Top of Text under study

Pure modern rpg shovelware

MiA world is oppressive and extremely dangerous even for experienced people, the game being extremely clunky and not very intuitive somehow manages to portray that really well.
I'm also very nostalgic over licensed games that adapt a bit of the original story of an anime and add original stuff to make it longer.

such a disappointing experience. slogged through the hand holding tutorial hoping they would then let us actually play the game and explore the world but nope... thrown back into another mission based game.

Meh game, manga is peak though, Tsukushi Ahihito the goat fr fr.

this game really surprised me. i went into it with low expectations thinking it would be a janky mess but it ended up being my favourite game of the year.
you quickly get sucked into it. planning a dive is one of the most addicting factors, figuring out what to bring, what to drop when you're at weight limit and if it'll impact your ability to make it back to the top fills each dive with tension. every dive was a challenge, and even if it would take hours at a time time, i immediately wanted to go back down the abyss after it was done. the feeling of a successful dive is unparalleled.
the music really stands out and is extremely immersive. the compendium is great as well. i think my only gripe with the game is the side missions which can be a bit tedious if you choose to do some of the latter ones, but if you're already at that point you know how to make your way around the abyss and can pretty easily finish them off with some time and dedication.

Bottom of Text under study
Top of Information provided

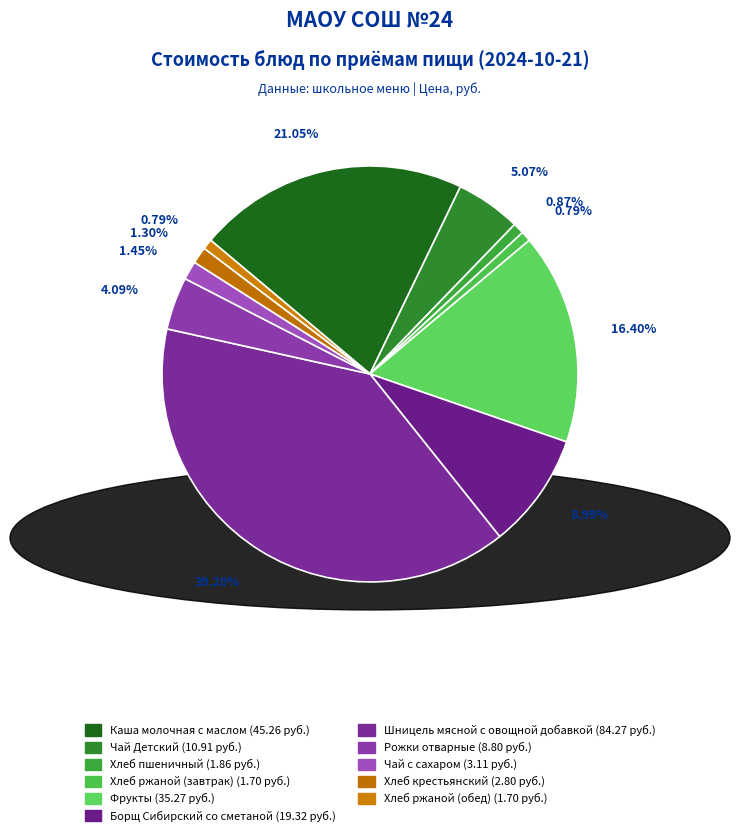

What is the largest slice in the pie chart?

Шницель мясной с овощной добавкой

Bottom of Information provided

_Explore the material_
1. Copy the game reviews word for word, beginning at "Pure modern rpg" and stopping after "goat fr fr.".
2. In the game reviews, what does the review beginning "this game really surprised me" name as its only gripe with the game?

_Results_
1.
Pure modern rpg shovelware

MiA world is oppressive and extremely dangerous even for experienced people, the game being extremely clunky and not very intuitive somehow manages to portray that really well.
I'm also very nostalgic over licensed games that adapt a bit of the original story of an anime and add original stuff to make it longer.

such a disappointing experience. slogged through the hand holding tutorial hoping they would then let us actually play the game and explore the world but nope... thrown back into another mission based game.

Meh game, manga is peak though, Tsukushi Ahihito the goat fr fr.

2. The side missions, which can be a bit tedious if you choose to do some of the latter ones.